EXCERPT TO READ ▸
The WESST Enterprise Center in Albuquerque recently launched a new Creative Practice, Innovation and Enterprise Program designed to help creative individuals develop the skills and resources they need to turn their endeavors into profitable and sustainable business activities. Funding for the program, dubbed Creative P.I.E., came from an $85,000 grant from the Mayor’s Prize for Entrepreneurship.
According to WESST, Creative PIE will offer customized workshops, quarterly peer networking events, and individual mentoring and consultation to creative entrepreneurs. A four-part workshop, for example, will begin this month to help artists and craft makers launch online business through the Etsy global marketplace. An upcoming “legal clinic” — hosted by WESST in collaboration with New Mexico Lawyers for the Arts — will answer questions about copyrights, intellectual property and other issues while providing one-on-one consultations.
From the Albuquerque Journal:
New Mexico is part of a growing national and international focus on creative industries. According to a report last year from the U.S. Commerce Department, the creative economy accounted for about $700 billion of the U.S. gross domestic product as of 2012, providing about 4.7 million jobs.

DATA ▸
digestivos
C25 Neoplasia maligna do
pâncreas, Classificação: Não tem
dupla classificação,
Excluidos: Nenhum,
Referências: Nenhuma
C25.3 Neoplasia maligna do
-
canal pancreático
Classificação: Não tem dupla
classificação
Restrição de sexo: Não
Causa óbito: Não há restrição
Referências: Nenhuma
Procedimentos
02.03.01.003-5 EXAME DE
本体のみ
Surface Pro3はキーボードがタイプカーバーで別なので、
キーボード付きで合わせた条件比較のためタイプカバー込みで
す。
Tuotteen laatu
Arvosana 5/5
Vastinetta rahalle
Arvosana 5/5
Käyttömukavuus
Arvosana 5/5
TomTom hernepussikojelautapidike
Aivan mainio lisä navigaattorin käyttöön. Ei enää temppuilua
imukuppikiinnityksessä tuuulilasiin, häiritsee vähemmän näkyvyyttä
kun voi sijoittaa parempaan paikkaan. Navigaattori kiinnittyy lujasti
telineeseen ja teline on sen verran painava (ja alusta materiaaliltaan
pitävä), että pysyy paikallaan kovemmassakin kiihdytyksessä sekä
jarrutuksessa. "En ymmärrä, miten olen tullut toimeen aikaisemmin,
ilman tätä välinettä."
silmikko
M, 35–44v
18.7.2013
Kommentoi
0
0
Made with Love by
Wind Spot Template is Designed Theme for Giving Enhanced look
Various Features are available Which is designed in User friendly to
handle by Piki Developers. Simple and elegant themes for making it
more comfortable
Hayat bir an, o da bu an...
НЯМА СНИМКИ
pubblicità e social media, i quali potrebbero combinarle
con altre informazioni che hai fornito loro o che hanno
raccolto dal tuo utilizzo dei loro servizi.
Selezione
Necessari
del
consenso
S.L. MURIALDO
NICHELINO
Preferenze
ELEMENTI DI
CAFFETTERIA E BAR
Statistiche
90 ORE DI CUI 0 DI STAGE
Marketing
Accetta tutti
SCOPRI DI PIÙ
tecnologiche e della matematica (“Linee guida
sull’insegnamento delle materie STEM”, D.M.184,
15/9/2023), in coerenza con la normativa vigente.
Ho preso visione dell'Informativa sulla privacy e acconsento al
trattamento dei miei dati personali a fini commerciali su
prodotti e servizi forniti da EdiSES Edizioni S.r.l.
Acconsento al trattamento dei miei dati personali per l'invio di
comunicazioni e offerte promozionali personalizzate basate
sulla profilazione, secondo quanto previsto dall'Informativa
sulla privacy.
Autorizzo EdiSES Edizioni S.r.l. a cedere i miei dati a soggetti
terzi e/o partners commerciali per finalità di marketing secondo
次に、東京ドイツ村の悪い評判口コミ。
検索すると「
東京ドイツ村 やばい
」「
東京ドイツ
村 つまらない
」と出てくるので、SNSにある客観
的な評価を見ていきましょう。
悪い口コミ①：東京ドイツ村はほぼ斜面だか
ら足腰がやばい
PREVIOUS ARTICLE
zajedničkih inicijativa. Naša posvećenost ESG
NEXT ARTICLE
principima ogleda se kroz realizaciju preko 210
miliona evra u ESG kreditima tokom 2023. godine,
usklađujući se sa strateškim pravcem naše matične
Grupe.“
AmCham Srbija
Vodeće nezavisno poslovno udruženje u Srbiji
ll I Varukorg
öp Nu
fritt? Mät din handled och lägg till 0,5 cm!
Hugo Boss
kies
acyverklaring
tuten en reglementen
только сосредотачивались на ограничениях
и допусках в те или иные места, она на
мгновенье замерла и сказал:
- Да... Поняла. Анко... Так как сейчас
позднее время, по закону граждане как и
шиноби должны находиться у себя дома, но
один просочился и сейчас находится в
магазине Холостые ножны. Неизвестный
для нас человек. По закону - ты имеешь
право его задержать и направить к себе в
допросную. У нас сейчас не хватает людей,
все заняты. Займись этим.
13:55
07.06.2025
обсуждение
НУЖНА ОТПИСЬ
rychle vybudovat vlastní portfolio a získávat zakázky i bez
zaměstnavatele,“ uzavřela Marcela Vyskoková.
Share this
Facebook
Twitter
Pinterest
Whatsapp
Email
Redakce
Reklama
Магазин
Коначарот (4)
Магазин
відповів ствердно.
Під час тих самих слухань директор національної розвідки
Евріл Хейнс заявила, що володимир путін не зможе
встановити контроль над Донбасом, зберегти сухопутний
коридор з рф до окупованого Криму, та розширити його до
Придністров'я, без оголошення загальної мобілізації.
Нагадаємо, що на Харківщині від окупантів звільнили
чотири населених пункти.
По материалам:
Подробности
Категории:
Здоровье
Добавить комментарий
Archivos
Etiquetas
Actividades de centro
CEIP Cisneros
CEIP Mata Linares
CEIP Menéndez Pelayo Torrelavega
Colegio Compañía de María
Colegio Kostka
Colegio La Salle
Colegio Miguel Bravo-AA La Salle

PROBLEMS TO SOLVE ▸
1. Transcribe the passage of the Creative P.I.E. article between "From the Albuquerque" and "4.7 million jobs.", inclusive.
2. Go on with the article about the Creative P.I.E. program, starting right after its last sentence.

RESPONSES ▸
1.
From the Albuquerque Journal:
New Mexico is part of a growing national and international focus on creative industries. According to a report last year from the U.S. Commerce Department, the creative economy accounted for about $700 billion of the U.S. gross domestic product as of 2012, providing about 4.7 million jobs.

2.
And those estimates may have been conservative as the Commerce Department is still defining what falls under the rubric of creative industry, said Alice Loy, cofounder of Albuquerque’s Creative Startups business accelerator.
“The Commerce Department used a rather narrow definition for the report,” Loy said. “Among others, they didn’t include software engineers who work for music companies. Many people think big corporations like Disney or Adobe are technology firms, but those companies really fall much more within the creative industries.”
Worldwide, about 30 million people worked in the creative economy as of 2013, contributing about $2.25 trillion in revenue, or about 3 percent of global GDP, according to a new report from the United Nations Educational, Scientific and Cultural Organization. For comparison, the global telecommunications industry contributed about $1.57 trillion in revenue in 2013.